President Johnson’s disastrous message ended on the worst note possible — with a quote from President Joe Biden. Joe Biden, the man who is an accomplice to Israel’s crimes and publicly supports them wholeheartedly. Why not just quote Alfred Balfour or Benjamin Netanyahu?
I am embarrassed as a Wellesley student by the fact that the president of my school could send such an inadequate statement. I am embarrassed on behalf of Wellesley College — a school that proclaims to be sensitive to issues of injustice and colonialism, but fails to apply these ideals when faced with a real-world, modern-day example of it. What good are our “decolonial” history and science classes if we can’t do anything when the time comes to stand up? What good is learning about history — especially the history of Africa and the Middle East — if we so willfully and passively let it repeat?
On Oct. 20, President Johnson sent out a second message, this time regarding the email sent out by the residential life team in Munger Hall that condemned Zionism.

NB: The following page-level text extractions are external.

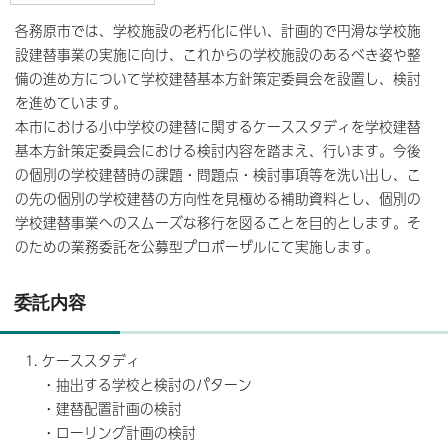
各務原市では、学校施設の老朽化に伴い、計画的で円滑な学校施
設建替事業の実施に向け、これからの学校施設のあるべき姿や整
備の進め方について学校建替基本方針策定委員会を設置し、検討
を進めています。
本市における小中学校の建替に関するケーススタディを学校建替
基本方針策定委員会における検討内容を踏まえ、行います。今後
の個別の学校建替時の課題・問題点・検討事項等を洗い出し、こ
の先の個別の学校建替の方向性を見極める補助資料とし、個別の
学校建替事業へのスムーズな移行を図ることを目的とします。そ
のための業務委託を公募型プロポーザルにて実施します。
委託内容
ケーススタディ
・抽出する学校と検討のパターン
・建替配置計画の検討
・ローリング計画の検討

Instead of forcing the Munger team to issue an apology, President Johnson should have humbly asked them to teach her how to compose an appropriate, ethical statement condemning injustice. While some Wellesley students, like those in Munger, admirably and bravely stand against injustice and oppression, President Johnson can do nothing better than discipline them and reiterate her “strong [condemnation] of the terrorist attack by Hamas.”
At some point, these acts of blatant racism and bias become an issue of “If you don’t know, you don’t know.” I don’t know if President Johnson is being deceitful or ignorant, but either way, it is shameful. I speak on behalf of every pro-Palestinian student when I say that her messages have been hurtful, to say the least. But we are tenacious and intelligent enough to see through the lies. #FreePalestine. #CondemnIsrael.